TASK STATEMENT: Read the lines below, and copy any that contain the string "source".
┄┄┄┄┄┄
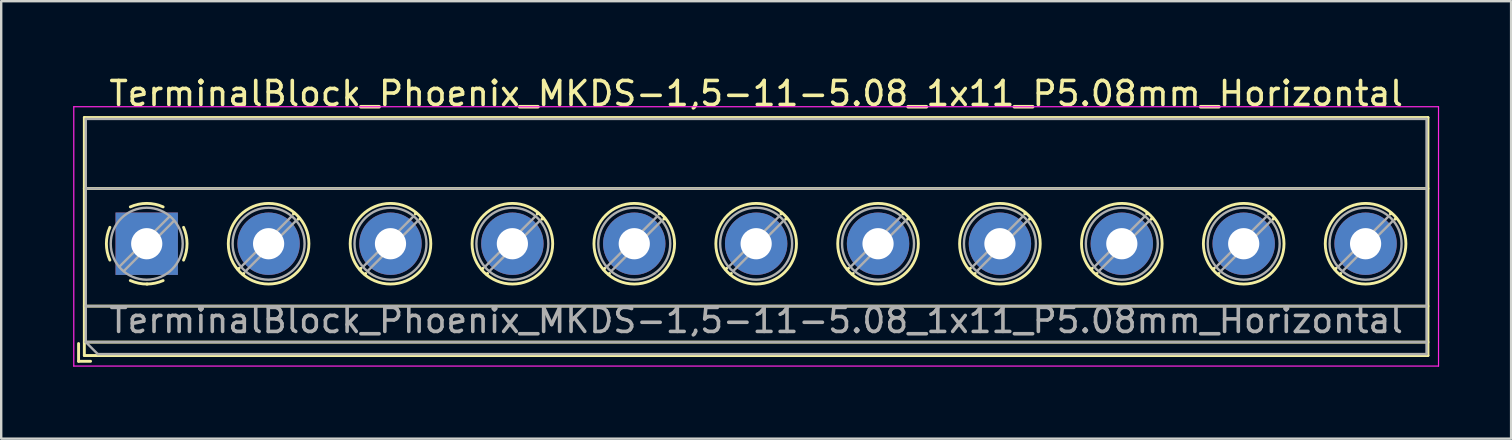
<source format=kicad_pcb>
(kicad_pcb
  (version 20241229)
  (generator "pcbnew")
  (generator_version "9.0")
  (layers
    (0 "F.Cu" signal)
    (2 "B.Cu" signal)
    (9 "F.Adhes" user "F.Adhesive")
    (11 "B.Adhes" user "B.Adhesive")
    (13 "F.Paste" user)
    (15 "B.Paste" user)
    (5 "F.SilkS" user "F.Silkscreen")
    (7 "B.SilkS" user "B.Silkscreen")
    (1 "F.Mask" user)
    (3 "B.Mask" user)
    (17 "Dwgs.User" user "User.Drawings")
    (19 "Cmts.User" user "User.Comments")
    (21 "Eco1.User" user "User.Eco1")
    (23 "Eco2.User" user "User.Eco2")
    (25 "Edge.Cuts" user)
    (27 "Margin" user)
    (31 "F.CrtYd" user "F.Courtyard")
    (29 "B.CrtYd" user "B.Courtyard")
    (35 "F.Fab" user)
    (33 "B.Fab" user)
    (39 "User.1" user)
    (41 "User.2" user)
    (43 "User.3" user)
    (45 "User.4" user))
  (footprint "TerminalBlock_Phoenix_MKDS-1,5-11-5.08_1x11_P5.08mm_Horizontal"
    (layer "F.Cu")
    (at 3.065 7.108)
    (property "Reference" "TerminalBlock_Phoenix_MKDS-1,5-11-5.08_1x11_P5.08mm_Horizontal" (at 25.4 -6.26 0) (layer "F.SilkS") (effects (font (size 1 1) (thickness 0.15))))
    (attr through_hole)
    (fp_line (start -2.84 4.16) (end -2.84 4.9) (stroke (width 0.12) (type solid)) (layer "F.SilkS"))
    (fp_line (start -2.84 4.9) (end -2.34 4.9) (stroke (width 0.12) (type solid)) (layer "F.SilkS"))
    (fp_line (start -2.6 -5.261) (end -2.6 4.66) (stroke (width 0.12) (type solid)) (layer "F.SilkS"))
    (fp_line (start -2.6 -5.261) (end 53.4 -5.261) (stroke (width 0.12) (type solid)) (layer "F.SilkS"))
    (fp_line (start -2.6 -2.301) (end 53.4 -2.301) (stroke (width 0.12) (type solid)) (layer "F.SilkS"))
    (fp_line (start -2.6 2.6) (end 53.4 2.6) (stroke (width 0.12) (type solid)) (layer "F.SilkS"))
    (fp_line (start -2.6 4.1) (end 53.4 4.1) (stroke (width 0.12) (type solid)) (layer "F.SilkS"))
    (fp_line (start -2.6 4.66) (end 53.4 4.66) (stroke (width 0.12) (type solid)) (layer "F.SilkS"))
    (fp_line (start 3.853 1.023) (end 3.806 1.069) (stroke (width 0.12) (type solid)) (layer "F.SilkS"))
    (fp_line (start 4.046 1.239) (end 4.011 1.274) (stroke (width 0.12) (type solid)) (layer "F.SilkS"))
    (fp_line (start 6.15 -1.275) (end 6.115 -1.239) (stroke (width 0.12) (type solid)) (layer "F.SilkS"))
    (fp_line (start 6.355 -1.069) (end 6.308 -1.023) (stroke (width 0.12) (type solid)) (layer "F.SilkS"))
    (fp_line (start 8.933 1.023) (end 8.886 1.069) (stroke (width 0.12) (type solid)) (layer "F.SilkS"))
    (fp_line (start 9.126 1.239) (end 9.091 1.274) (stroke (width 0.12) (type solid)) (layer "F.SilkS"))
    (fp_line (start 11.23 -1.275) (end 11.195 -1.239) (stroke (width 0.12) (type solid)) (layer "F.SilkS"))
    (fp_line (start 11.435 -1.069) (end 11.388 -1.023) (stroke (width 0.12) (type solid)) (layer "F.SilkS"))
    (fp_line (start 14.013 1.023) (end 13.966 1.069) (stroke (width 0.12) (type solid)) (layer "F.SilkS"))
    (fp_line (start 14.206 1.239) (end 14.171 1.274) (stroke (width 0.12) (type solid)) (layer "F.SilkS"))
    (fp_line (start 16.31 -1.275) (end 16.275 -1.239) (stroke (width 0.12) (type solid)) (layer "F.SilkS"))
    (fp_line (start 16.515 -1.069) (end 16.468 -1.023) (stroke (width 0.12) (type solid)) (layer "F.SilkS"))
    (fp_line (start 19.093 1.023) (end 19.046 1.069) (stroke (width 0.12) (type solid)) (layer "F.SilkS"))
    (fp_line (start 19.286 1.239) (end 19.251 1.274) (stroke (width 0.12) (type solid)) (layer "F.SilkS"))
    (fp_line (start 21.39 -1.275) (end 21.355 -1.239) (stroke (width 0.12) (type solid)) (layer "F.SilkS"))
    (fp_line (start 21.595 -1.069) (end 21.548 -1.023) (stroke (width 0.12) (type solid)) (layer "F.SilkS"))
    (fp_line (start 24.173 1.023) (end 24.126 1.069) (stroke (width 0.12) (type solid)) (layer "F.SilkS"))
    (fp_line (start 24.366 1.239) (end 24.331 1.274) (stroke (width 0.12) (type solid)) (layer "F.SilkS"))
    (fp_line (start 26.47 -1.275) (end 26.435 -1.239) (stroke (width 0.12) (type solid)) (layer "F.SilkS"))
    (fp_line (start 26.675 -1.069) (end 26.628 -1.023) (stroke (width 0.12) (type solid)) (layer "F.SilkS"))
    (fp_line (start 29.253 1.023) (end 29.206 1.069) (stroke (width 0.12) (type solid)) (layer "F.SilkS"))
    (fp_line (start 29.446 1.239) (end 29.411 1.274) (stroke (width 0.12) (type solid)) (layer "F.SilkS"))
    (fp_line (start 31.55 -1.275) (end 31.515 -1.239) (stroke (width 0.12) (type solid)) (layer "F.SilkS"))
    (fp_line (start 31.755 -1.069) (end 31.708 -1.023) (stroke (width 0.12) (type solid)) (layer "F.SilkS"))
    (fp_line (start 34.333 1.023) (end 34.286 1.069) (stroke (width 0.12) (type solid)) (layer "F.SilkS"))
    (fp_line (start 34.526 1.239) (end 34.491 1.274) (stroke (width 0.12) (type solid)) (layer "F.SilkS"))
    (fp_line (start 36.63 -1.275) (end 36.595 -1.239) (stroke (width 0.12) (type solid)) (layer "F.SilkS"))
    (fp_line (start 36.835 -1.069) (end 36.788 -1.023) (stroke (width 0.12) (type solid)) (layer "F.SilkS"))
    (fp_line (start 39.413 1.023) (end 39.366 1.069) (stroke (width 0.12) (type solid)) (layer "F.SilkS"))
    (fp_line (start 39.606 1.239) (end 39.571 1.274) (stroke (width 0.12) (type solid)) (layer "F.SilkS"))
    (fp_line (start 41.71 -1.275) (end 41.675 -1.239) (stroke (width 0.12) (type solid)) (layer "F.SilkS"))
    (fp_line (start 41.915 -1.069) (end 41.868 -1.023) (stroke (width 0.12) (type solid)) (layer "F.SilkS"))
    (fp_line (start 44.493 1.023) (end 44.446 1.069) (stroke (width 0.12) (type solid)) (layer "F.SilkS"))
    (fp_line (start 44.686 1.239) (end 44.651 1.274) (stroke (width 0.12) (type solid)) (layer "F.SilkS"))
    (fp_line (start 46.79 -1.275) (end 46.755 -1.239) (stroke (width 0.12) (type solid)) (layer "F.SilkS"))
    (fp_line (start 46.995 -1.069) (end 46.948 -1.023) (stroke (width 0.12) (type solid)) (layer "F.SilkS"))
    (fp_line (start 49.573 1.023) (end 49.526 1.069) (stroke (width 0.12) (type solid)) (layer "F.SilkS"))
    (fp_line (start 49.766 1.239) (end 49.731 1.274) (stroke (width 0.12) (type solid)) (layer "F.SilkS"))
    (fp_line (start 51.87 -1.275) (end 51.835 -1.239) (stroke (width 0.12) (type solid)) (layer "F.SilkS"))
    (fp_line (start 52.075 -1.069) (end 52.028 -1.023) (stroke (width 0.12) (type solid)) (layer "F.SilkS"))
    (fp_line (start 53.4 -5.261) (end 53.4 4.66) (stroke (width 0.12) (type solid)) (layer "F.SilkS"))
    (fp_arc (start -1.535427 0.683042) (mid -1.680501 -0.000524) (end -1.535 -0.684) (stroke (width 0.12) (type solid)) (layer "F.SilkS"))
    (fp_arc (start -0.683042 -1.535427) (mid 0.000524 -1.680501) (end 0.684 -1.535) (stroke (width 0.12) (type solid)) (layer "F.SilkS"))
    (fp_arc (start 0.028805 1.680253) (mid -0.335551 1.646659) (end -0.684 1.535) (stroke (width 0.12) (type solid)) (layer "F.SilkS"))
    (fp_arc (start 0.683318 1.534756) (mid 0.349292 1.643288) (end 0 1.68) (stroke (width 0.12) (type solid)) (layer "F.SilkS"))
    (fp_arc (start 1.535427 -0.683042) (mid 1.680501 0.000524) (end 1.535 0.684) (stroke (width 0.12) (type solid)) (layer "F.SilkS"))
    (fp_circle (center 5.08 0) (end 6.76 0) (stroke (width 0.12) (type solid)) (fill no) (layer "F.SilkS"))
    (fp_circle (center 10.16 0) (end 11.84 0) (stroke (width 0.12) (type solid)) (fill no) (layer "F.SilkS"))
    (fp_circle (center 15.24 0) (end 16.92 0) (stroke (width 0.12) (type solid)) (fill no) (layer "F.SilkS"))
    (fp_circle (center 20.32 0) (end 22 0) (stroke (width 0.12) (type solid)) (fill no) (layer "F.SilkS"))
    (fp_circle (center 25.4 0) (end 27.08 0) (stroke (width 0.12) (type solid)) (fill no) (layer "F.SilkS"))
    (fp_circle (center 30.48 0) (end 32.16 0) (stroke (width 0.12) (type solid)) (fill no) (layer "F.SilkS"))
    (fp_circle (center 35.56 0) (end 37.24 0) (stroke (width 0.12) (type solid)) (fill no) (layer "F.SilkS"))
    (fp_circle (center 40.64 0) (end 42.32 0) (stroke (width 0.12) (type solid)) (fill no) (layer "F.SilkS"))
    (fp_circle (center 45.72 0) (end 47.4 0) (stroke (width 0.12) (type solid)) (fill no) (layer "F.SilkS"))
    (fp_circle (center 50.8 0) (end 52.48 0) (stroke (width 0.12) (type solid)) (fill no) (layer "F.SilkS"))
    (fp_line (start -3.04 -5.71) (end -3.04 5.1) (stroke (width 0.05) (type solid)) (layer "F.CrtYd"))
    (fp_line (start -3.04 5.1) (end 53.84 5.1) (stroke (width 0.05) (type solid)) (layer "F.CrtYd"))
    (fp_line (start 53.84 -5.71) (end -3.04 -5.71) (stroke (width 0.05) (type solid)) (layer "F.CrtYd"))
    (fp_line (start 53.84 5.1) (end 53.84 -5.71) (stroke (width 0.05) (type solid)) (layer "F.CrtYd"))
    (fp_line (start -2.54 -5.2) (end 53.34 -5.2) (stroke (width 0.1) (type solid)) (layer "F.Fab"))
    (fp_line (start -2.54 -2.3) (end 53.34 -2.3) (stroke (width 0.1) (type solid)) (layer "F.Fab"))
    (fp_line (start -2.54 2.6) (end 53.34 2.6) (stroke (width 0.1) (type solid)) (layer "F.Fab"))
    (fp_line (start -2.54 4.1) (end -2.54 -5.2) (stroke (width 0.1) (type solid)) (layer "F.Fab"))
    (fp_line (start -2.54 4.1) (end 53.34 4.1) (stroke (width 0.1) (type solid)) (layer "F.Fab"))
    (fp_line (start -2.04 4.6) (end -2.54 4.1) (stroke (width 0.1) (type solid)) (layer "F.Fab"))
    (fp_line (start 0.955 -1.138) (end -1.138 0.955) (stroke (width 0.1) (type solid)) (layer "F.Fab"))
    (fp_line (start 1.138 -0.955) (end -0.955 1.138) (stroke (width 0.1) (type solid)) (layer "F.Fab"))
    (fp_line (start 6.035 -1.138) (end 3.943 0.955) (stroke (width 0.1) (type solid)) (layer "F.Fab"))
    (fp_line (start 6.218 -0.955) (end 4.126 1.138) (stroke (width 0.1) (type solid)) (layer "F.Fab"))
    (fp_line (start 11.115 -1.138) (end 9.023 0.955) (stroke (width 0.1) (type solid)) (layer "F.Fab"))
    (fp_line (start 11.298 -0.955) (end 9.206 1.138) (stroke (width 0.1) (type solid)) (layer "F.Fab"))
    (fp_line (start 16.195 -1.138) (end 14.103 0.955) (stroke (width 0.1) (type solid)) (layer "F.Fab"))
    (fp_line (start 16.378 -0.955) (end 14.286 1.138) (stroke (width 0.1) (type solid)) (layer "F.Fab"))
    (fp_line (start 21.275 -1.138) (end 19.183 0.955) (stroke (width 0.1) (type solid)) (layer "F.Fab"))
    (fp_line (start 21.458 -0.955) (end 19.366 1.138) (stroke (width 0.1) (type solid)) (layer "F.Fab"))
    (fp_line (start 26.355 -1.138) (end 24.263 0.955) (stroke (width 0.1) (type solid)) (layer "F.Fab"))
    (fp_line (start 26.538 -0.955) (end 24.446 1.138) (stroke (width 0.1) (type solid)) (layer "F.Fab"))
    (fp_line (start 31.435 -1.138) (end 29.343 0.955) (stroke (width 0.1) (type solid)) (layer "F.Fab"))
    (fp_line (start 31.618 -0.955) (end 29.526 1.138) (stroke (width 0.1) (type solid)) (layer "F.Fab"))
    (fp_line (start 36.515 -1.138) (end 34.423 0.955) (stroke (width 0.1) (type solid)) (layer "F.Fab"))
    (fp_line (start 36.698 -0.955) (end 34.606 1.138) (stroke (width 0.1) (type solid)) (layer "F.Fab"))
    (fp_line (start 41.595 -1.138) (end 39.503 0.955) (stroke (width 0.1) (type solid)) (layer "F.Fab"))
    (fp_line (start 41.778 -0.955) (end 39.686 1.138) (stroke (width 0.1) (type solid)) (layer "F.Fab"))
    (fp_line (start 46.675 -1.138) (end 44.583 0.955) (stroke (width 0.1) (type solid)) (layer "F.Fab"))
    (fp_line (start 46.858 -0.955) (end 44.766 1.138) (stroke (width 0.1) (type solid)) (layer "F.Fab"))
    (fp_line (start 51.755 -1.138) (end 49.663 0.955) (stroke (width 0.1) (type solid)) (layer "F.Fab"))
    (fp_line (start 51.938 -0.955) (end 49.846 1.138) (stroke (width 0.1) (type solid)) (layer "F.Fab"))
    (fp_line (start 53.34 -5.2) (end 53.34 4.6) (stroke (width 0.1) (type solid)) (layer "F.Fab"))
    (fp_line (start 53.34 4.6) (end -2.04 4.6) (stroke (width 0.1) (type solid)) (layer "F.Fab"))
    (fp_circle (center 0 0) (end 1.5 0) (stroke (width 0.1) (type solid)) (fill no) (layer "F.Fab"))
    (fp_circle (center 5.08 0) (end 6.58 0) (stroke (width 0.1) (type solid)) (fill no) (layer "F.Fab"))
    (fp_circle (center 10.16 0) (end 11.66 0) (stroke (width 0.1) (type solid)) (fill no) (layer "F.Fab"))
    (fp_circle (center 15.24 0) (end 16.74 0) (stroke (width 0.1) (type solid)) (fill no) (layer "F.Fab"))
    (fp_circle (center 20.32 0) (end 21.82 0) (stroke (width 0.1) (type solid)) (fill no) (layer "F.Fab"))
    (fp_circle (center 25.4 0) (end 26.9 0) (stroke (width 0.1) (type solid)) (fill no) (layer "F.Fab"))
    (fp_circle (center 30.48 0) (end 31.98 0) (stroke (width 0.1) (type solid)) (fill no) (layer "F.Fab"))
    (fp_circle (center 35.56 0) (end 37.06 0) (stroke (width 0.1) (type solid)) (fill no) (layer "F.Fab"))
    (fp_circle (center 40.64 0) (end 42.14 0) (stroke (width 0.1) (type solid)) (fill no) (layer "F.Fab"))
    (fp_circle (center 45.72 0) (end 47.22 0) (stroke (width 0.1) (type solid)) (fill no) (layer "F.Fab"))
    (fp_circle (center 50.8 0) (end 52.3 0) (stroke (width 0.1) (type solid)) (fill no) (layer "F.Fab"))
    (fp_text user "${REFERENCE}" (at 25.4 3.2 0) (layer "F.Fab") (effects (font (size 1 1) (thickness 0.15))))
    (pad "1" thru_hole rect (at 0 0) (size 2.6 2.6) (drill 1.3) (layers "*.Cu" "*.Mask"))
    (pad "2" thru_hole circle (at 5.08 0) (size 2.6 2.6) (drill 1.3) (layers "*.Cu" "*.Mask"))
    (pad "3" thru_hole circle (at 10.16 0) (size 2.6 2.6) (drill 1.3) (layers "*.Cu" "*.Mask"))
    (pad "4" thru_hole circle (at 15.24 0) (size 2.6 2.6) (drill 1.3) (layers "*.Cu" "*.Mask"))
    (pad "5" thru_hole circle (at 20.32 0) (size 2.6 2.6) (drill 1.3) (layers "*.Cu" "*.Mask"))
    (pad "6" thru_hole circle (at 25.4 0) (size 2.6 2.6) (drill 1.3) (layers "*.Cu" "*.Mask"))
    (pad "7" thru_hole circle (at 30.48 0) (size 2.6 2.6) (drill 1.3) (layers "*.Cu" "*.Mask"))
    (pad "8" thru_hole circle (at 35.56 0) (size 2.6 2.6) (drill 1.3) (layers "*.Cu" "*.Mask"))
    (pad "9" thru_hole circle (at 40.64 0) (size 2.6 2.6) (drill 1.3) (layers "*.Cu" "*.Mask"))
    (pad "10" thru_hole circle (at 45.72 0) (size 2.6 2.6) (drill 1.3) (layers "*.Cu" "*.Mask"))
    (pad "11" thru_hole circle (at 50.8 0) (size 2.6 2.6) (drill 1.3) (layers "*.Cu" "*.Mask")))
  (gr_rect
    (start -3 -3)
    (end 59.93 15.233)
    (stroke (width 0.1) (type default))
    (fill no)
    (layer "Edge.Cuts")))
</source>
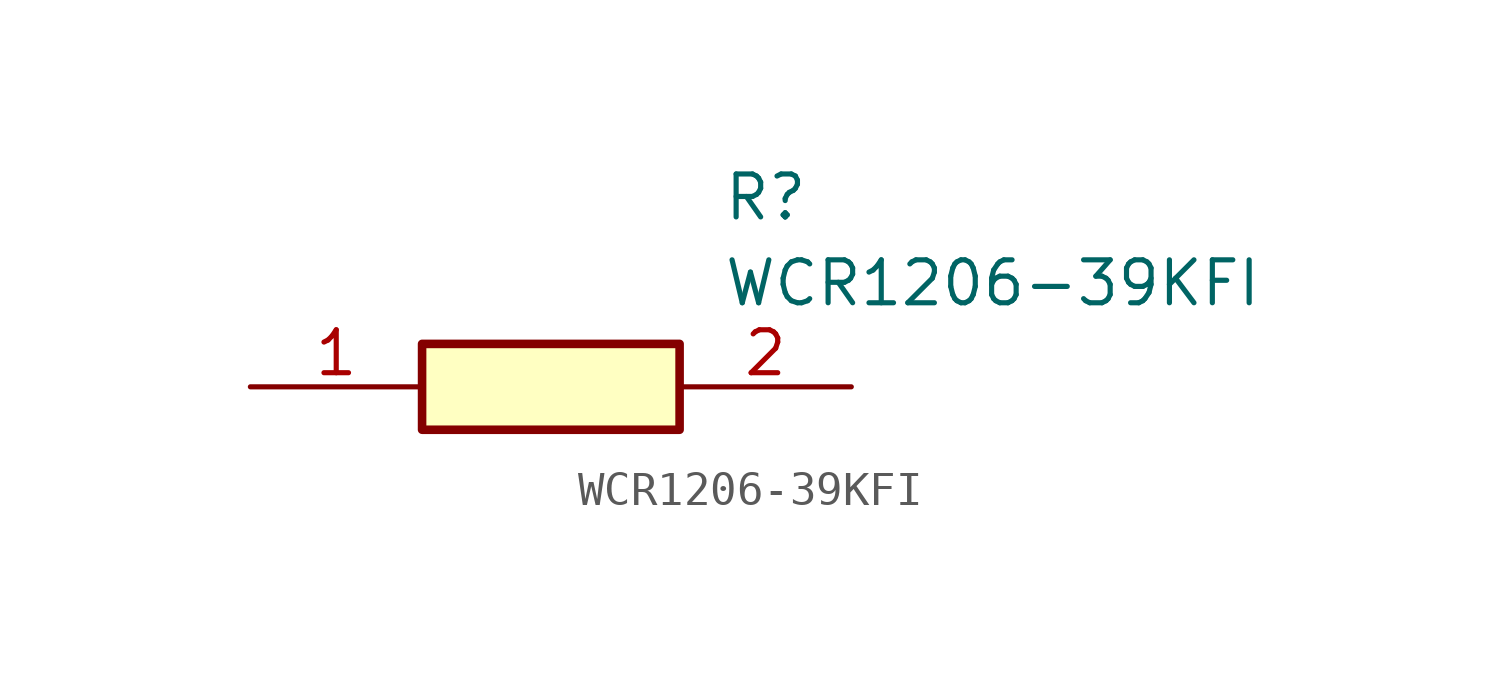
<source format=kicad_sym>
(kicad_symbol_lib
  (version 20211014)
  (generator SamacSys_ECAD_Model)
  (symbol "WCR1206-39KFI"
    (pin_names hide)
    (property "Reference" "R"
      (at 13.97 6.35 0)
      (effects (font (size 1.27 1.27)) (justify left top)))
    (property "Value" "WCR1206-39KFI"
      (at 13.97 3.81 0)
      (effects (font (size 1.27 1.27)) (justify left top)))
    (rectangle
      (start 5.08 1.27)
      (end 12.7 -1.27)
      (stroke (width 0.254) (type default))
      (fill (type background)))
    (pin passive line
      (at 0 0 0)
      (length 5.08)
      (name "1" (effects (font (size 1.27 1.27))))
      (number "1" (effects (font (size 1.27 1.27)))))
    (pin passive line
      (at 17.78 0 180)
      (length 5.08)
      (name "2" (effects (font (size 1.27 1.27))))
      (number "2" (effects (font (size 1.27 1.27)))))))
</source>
┄┄┄┄┄┄
TASK SOLUTION:
<source format=kicad_pcb>
</source>
<source format=kicad_sym>
</source>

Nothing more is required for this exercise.